#### AUFGABE 1:
Wie viele Castor-Behälter müssen laut dem Text über die Castor-Transporte 2015 aus La Hague nach Deutschland gebracht werden?
#### AUFGABE 2:
Führe den Text über die Castor-Transporte im Anschluss an seinen letzten Satz fort.

══ ÜBUNGSTEXT

Die nächsten Transporte nach Gorleben stehen 2015 an. Dann müssen fünf Castor-Behälter aus dem französischen La Hague nach Deutschland gebracht werden. Dazu ist Deutschland völkerrechtlich verpflichtet. Hinzu kommen 21 Behälter mit hochradioaktivem Material aus dem britischen Sellafield. Wohin sie transportiert werden sollen, ist unklar. 'Das wird Teil der Gespräche sein, die jetzt geführt werden müssen', sagte Altmaiers Sprecher. Sollte der Bund die Hoffnung gehegt haben, die nächsten Castor-Transporte könnten zur Not in die staatlich betriebenen Energiewerke Nord in Greifswald geliefert werden, wird er wohl enttäuscht werden. Dort wird auch Atommüll gelagert, aber nur aus staatlichen Reaktoren wie Forschungsreaktoren. Nach SZ-Informationen will das Unternehmen daran nichts ändern.

════
══ BEREITGESTELLTE DATEN

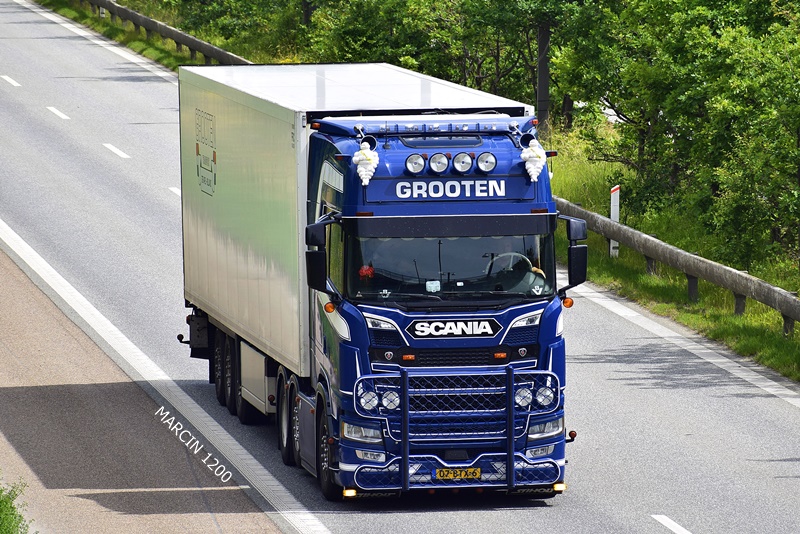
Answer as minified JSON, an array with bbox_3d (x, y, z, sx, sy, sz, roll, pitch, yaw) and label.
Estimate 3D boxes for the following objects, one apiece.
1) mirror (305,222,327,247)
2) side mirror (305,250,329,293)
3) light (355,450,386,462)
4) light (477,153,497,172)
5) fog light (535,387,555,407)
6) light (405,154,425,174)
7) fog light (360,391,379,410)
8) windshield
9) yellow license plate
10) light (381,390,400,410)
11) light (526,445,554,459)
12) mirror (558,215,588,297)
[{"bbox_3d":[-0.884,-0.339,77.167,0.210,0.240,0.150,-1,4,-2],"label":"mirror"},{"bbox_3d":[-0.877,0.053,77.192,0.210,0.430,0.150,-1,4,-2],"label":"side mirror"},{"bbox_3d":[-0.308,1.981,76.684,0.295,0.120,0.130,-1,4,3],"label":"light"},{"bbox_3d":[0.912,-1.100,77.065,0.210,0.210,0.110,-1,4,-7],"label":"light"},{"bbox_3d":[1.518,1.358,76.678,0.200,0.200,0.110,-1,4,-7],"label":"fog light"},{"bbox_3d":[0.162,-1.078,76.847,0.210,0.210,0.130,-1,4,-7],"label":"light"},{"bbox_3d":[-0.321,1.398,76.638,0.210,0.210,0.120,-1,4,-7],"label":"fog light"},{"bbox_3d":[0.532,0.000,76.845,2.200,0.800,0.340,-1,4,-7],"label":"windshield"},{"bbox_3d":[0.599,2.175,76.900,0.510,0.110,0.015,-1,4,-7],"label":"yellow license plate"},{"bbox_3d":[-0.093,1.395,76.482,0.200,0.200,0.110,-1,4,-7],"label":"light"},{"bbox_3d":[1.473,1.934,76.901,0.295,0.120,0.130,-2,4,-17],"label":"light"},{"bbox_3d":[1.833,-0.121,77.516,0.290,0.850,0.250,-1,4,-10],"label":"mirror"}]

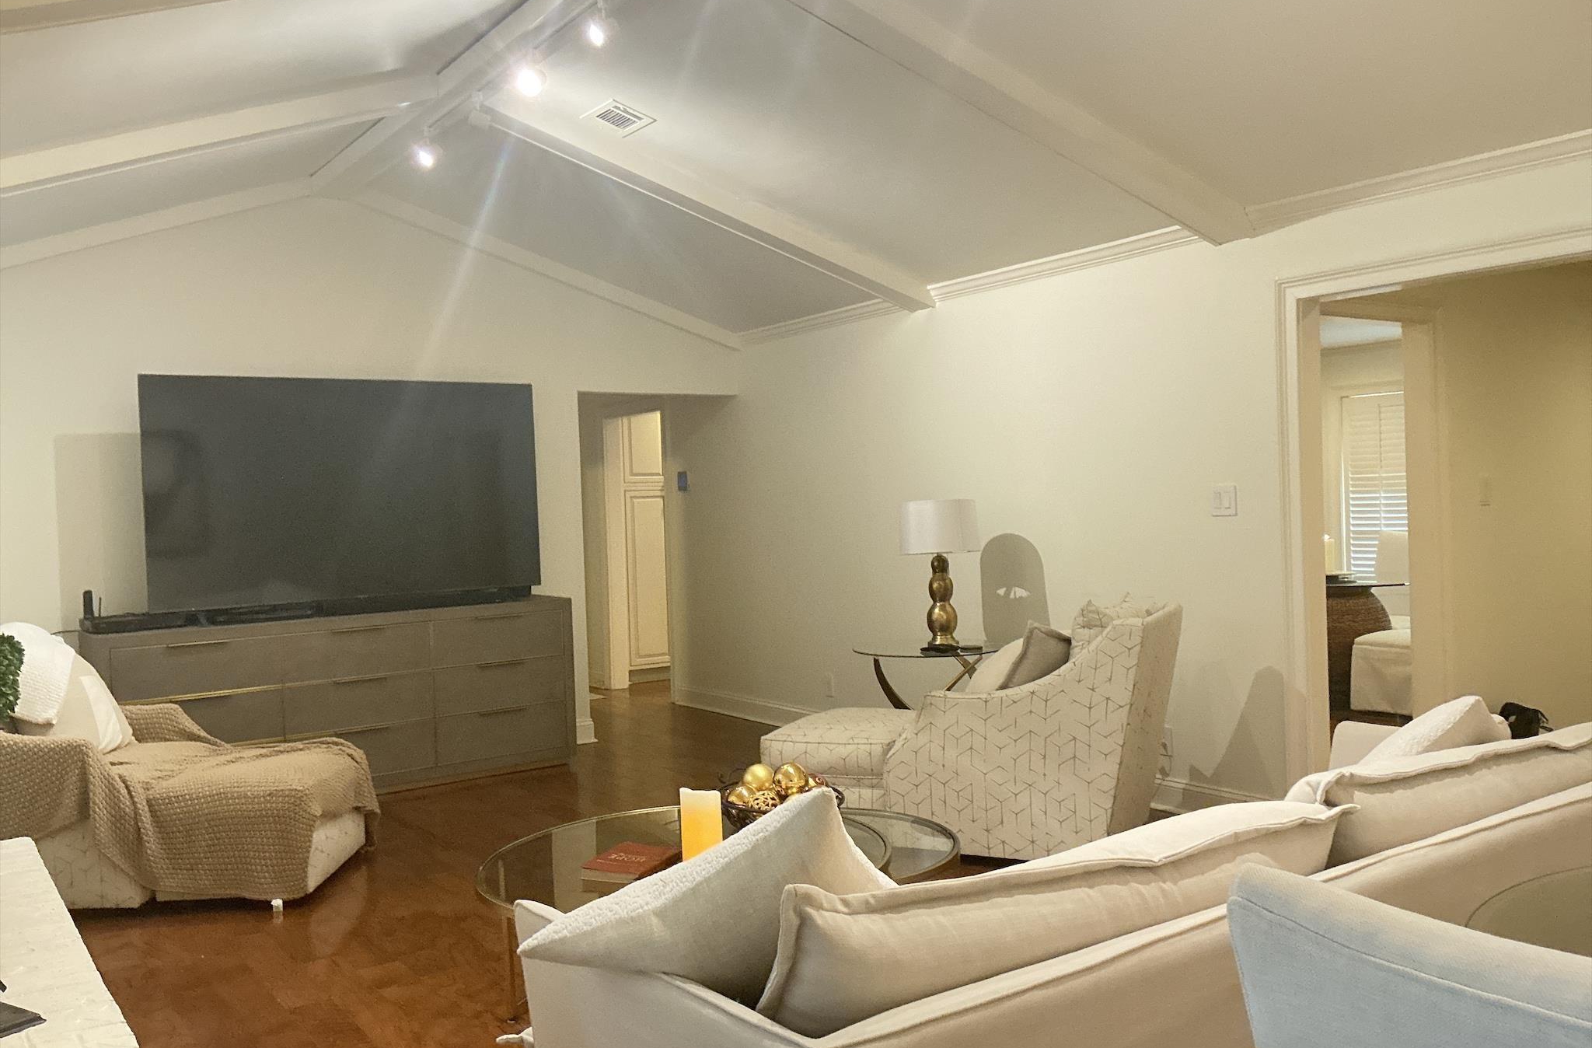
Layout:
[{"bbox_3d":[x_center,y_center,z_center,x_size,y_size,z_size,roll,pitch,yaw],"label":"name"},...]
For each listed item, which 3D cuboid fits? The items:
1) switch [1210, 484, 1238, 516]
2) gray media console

════

#### ANTWORT 1:
Fünf Castor-Behälter.

#### ANTWORT 2:
Trotz der vielen offenen Fragen begrüßte Bundeskanzlerin Angela Merkel (CDU) den Kompromiss. Sie habe immer gehofft, dass es noch in dieser Legislaturperiode möglich sei, 'diesen wirklich bitteren, jahrzehntelangen Streit ad acta zu legen', sagte Regierungssprecher Steffen Seibert. Auch Baden-Württembergs Ministerpräsident Winfried Kretschmann von den Grünen lobte die Einigung. 'Das ist die Voraussetzung dafür, dass wir einen nationalen Konsens noch in dieser Legislaturperiode erreichen werden.' Der SPD-Vorsitzende Sigmar Gabriel und Grünen-Fraktionschef Jürgen Trittin hatten nach SZ-Informationen an dem Kompromiss mitgewirkt. Beide hätten ihre zunächst widerstrebenden Parteikollegen in Hannover gedrängt, Gorleben nicht mehr von vornherein auszuschließen, hieß es. Eine Übereinkunft sei angesichts der Kompromissbereitschaft Altmaiers dringend angeraten.